## Task requirements
Reproduce every item below word for word, leaving out the pictures.

Stored entries:
____________
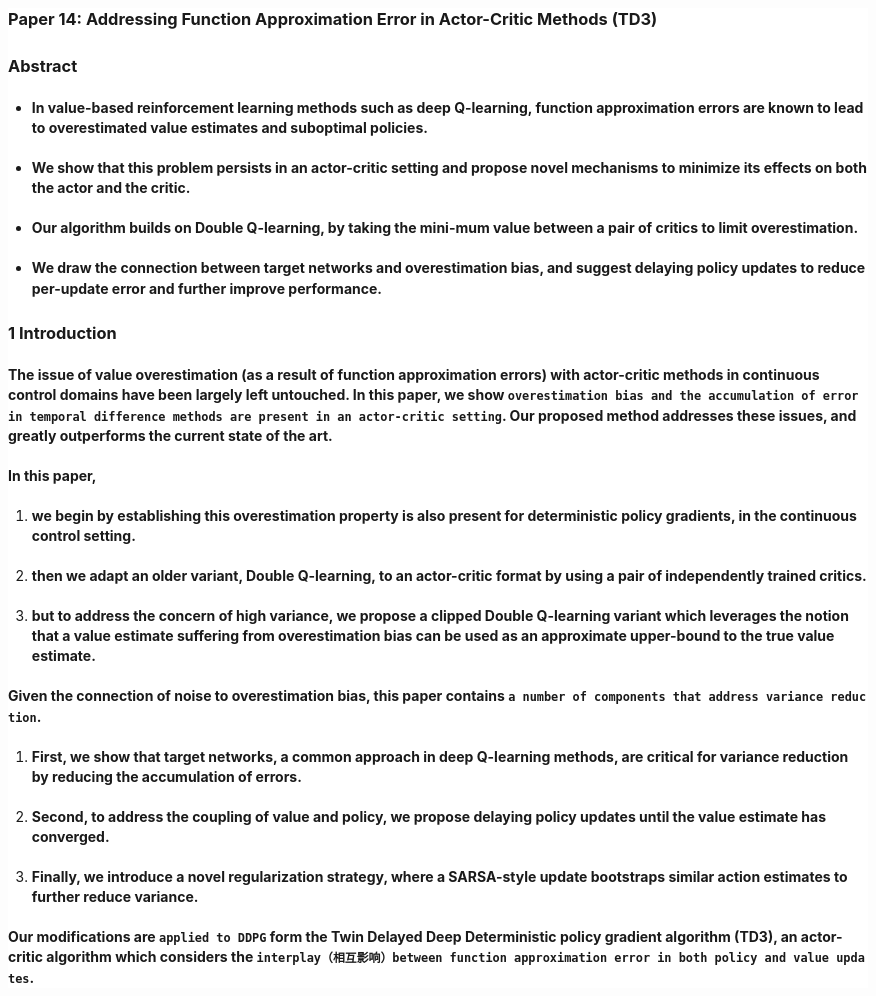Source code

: ### Paper 14: Addressing Function Approximation Error in Actor-Critic Methods (TD3)

### Abstract

- #### In value-based reinforcement learning methods such as deep Q-learning, function approximation errors are known to lead to overestimated value estimates and suboptimal policies.


- #### We show that this problem persists in an actor-critic setting and propose novel mechanisms to minimize its effects on both the actor and the critic. 

- #### Our algorithm builds on Double Q-learning, by taking the mini-mum value between a pair of critics to limit overestimation. 

- #### We draw the connection between target networks and overestimation bias, and suggest delaying policy updates to reduce per-update error and further improve performance. 

### 1 Introduction

#### The issue of value overestimation (as a result of function approximation errors) with actor-critic methods in continuous control domains have been largely left untouched. In this paper, we show `overestimation bias and the accumulation of error in temporal difference methods are present in an actor-critic setting`. Our proposed method addresses these issues, and greatly outperforms the current state of the art.

#### In this paper,

1. #### we begin by establishing this overestimation property is also present for deterministic policy gradients, in the continuous control setting.

2. #### then we adapt an older variant, Double Q-learning, to an actor-critic format by using a pair of independently trained critics.

3. #### but to address the concern of high variance, we propose a clipped Double Q-learning variant which leverages the notion that a value estimate suffering from overestimation bias can be used as an approximate upper-bound to the true value estimate.

#### Given the connection of noise to overestimation bias, this paper contains `a number of components that address variance reduction`. 

1. #### First, we show that target networks, a common approach in deep Q-learning methods, are critical for variance reduction by reducing the accumulation of errors.

2. #### Second, to address the coupling of value and policy, we propose delaying policy updates until the value estimate has converged.

3. #### Finally, we introduce a novel regularization strategy, where a SARSA-style update bootstraps similar action estimates to further reduce variance.

#### Our modifications are `applied to DDPG` form the Twin Delayed Deep Deterministic policy gradient algorithm (TD3), an actor-critic algorithm which considers the `interplay（相互影响）between function approximation error in both policy and value updates`.
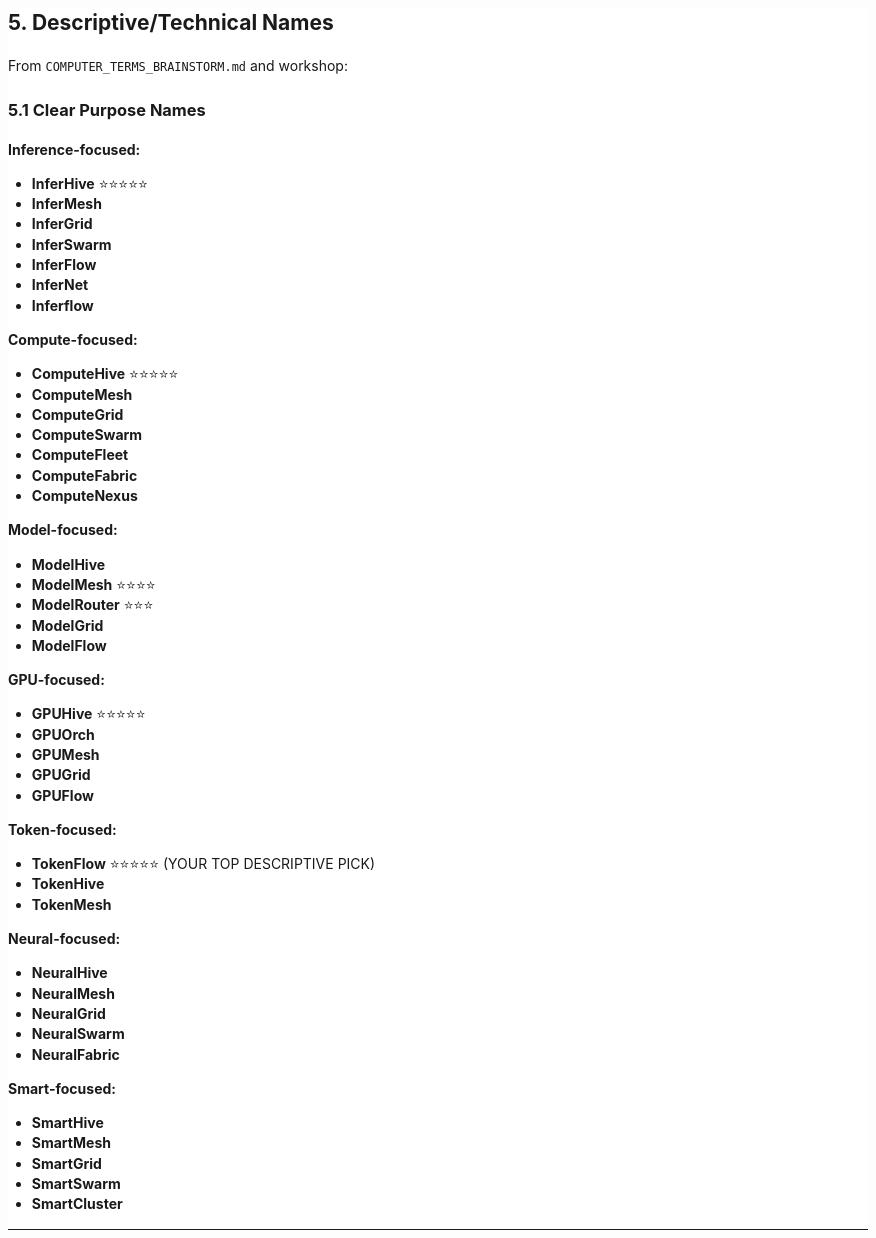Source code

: 
## 5. Descriptive/Technical Names

From `COMPUTER_TERMS_BRAINSTORM.md` and workshop:

### 5.1 Clear Purpose Names

**Inference-focused:**
- **InferHive** ⭐⭐⭐⭐⭐
- **InferMesh**
- **InferGrid**
- **InferSwarm**
- **InferFlow**
- **InferNet**
- **Inferflow**

**Compute-focused:**
- **ComputeHive** ⭐⭐⭐⭐⭐
- **ComputeMesh**
- **ComputeGrid**
- **ComputeSwarm**
- **ComputeFleet**
- **ComputeFabric**
- **ComputeNexus**

**Model-focused:**
- **ModelHive**
- **ModelMesh** ⭐⭐⭐⭐
- **ModelRouter** ⭐⭐⭐
- **ModelGrid**
- **ModelFlow**

**GPU-focused:**
- **GPUHive** ⭐⭐⭐⭐⭐
- **GPUOrch**
- **GPUMesh**
- **GPUGrid**
- **GPUFlow**

**Token-focused:**
- **TokenFlow** ⭐⭐⭐⭐⭐ (YOUR TOP DESCRIPTIVE PICK)
- **TokenHive**
- **TokenMesh**

**Neural-focused:**
- **NeuralHive**
- **NeuralMesh**
- **NeuralGrid**
- **NeuralSwarm**
- **NeuralFabric**

**Smart-focused:**
- **SmartHive**
- **SmartMesh**
- **SmartGrid**
- **SmartSwarm**
- **SmartCluster**

---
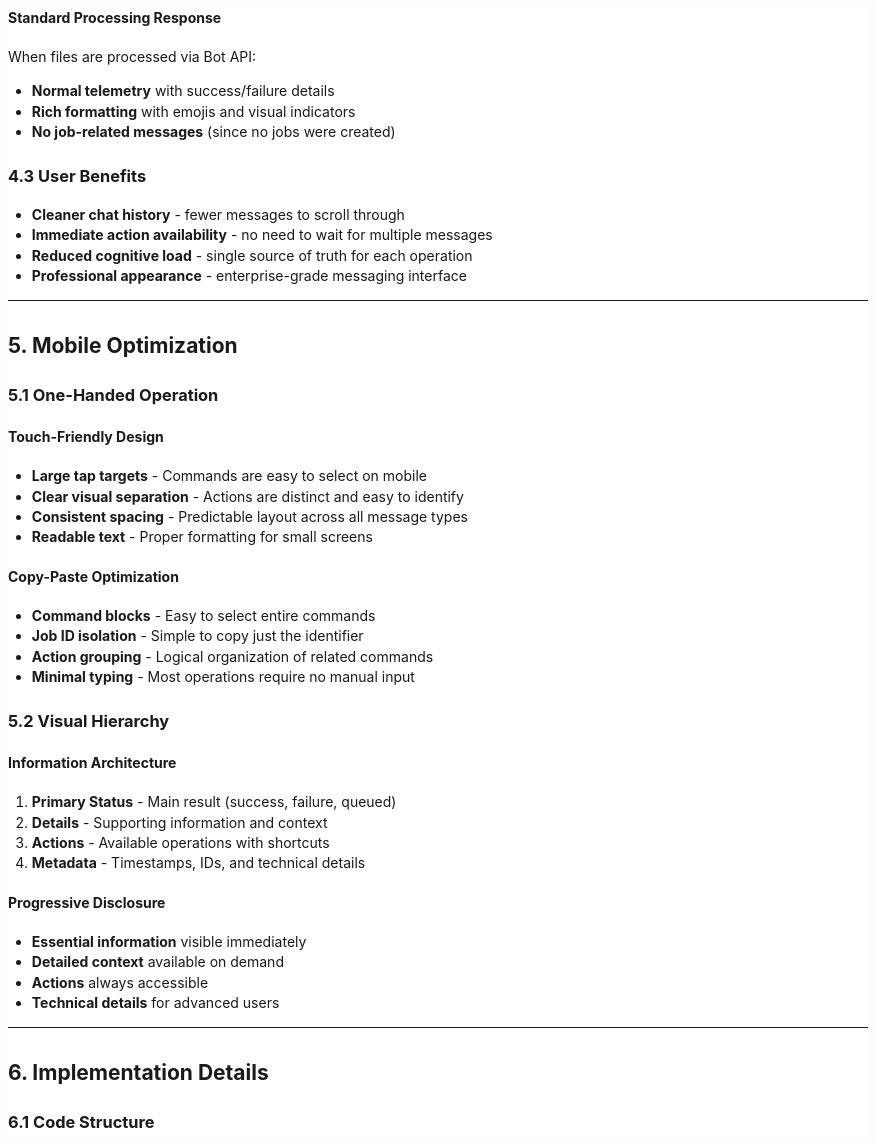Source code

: #### **Standard Processing Response**
When files are processed via Bot API:
- **Normal telemetry** with success/failure details
- **Rich formatting** with emojis and visual indicators
- **No job-related messages** (since no jobs were created)

### 4.3 User Benefits
- **Cleaner chat history** - fewer messages to scroll through
- **Immediate action availability** - no need to wait for multiple messages
- **Reduced cognitive load** - single source of truth for each operation
- **Professional appearance** - enterprise-grade messaging interface

---

## 5. Mobile Optimization

### 5.1 One-Handed Operation

#### **Touch-Friendly Design**
- **Large tap targets** - Commands are easy to select on mobile
- **Clear visual separation** - Actions are distinct and easy to identify
- **Consistent spacing** - Predictable layout across all message types
- **Readable text** - Proper formatting for small screens

#### **Copy-Paste Optimization**
- **Command blocks** - Easy to select entire commands
- **Job ID isolation** - Simple to copy just the identifier
- **Action grouping** - Logical organization of related commands
- **Minimal typing** - Most operations require no manual input

### 5.2 Visual Hierarchy

#### **Information Architecture**
1. **Primary Status** - Main result (success, failure, queued)
2. **Details** - Supporting information and context
3. **Actions** - Available operations with shortcuts
4. **Metadata** - Timestamps, IDs, and technical details

#### **Progressive Disclosure**
- **Essential information** visible immediately
- **Detailed context** available on demand
- **Actions** always accessible
- **Technical details** for advanced users

---

## 6. Implementation Details

### 6.1 Code Structure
____________
## The answer
Source code

: ### Paper 14: Addressing Function Approximation Error in Actor-Critic Methods (TD3)

### Abstract

- #### In value-based reinforcement learning methods such as deep Q-learning, function approximation errors are known to lead to overestimated value estimates and suboptimal policies.


- #### We show that this problem persists in an actor-critic setting and propose novel mechanisms to minimize its effects on both the actor and the critic. 

- #### Our algorithm builds on Double Q-learning, by taking the mini-mum value between a pair of critics to limit overestimation. 

- #### We draw the connection between target networks and overestimation bias, and suggest delaying policy updates to reduce per-update error and further improve performance. 

### 1 Introduction

#### The issue of value overestimation (as a result of function approximation errors) with actor-critic methods in continuous control domains have been largely left untouched. In this paper, we show `overestimation bias and the accumulation of error in temporal difference methods are present in an actor-critic setting`. Our proposed method addresses these issues, and greatly outperforms the current state of the art.

#### In this paper,

1. #### we begin by establishing this overestimation property is also present for deterministic policy gradients, in the continuous control setting.

2. #### then we adapt an older variant, Double Q-learning, to an actor-critic format by using a pair of independently trained critics.

3. #### but to address the concern of high variance, we propose a clipped Double Q-learning variant which leverages the notion that a value estimate suffering from overestimation bias can be used as an approximate upper-bound to the true value estimate.

#### Given the connection of noise to overestimation bias, this paper contains `a number of components that address variance reduction`. 

1. #### First, we show that target networks, a common approach in deep Q-learning methods, are critical for variance reduction by reducing the accumulation of errors.

2. #### Second, to address the coupling of value and policy, we propose delaying policy updates until the value estimate has converged.

3. #### Finally, we introduce a novel regularization strategy, where a SARSA-style update bootstraps similar action estimates to further reduce variance.

#### Our modifications are `applied to DDPG` form the Twin Delayed Deep Deterministic policy gradient algorithm (TD3), an actor-critic algorithm which considers the `interplay（相互影响）between function approximation error in both policy and value updates`.
Source code

: 
## 5. Descriptive/Technical Names

From `COMPUTER_TERMS_BRAINSTORM.md` and workshop:

### 5.1 Clear Purpose Names

**Inference-focused:**
- **InferHive** ⭐⭐⭐⭐⭐
- **InferMesh**
- **InferGrid**
- **InferSwarm**
- **InferFlow**
- **InferNet**
- **Inferflow**

**Compute-focused:**
- **ComputeHive** ⭐⭐⭐⭐⭐
- **ComputeMesh**
- **ComputeGrid**
- **ComputeSwarm**
- **ComputeFleet**
- **ComputeFabric**
- **ComputeNexus**

**Model-focused:**
- **ModelHive**
- **ModelMesh** ⭐⭐⭐⭐
- **ModelRouter** ⭐⭐⭐
- **ModelGrid**
- **ModelFlow**

**GPU-focused:**
- **GPUHive** ⭐⭐⭐⭐⭐
- **GPUOrch**
- **GPUMesh**
- **GPUGrid**
- **GPUFlow**

**Token-focused:**
- **TokenFlow** ⭐⭐⭐⭐⭐ (YOUR TOP DESCRIPTIVE PICK)
- **TokenHive**
- **TokenMesh**

**Neural-focused:**
- **NeuralHive**
- **NeuralMesh**
- **NeuralGrid**
- **NeuralSwarm**
- **NeuralFabric**

**Smart-focused:**
- **SmartHive**
- **SmartMesh**
- **SmartGrid**
- **SmartSwarm**
- **SmartCluster**

---
Source code

: #### **Standard Processing Response**
When files are processed via Bot API:
- **Normal telemetry** with success/failure details
- **Rich formatting** with emojis and visual indicators
- **No job-related messages** (since no jobs were created)

### 4.3 User Benefits
- **Cleaner chat history** - fewer messages to scroll through
- **Immediate action availability** - no need to wait for multiple messages
- **Reduced cognitive load** - single source of truth for each operation
- **Professional appearance** - enterprise-grade messaging interface

---

## 5. Mobile Optimization

### 5.1 One-Handed Operation

#### **Touch-Friendly Design**
- **Large tap targets** - Commands are easy to select on mobile
- **Clear visual separation** - Actions are distinct and easy to identify
- **Consistent spacing** - Predictable layout across all message types
- **Readable text** - Proper formatting for small screens

#### **Copy-Paste Optimization**
- **Command blocks** - Easy to select entire commands
- **Job ID isolation** - Simple to copy just the identifier
- **Action grouping** - Logical organization of related commands
- **Minimal typing** - Most operations require no manual input

### 5.2 Visual Hierarchy

#### **Information Architecture**
1. **Primary Status** - Main result (success, failure, queued)
2. **Details** - Supporting information and context
3. **Actions** - Available operations with shortcuts
4. **Metadata** - Timestamps, IDs, and technical details

#### **Progressive Disclosure**
- **Essential information** visible immediately
- **Detailed context** available on demand
- **Actions** always accessible
- **Technical details** for advanced users

---

## 6. Implementation Details

### 6.1 Code Structure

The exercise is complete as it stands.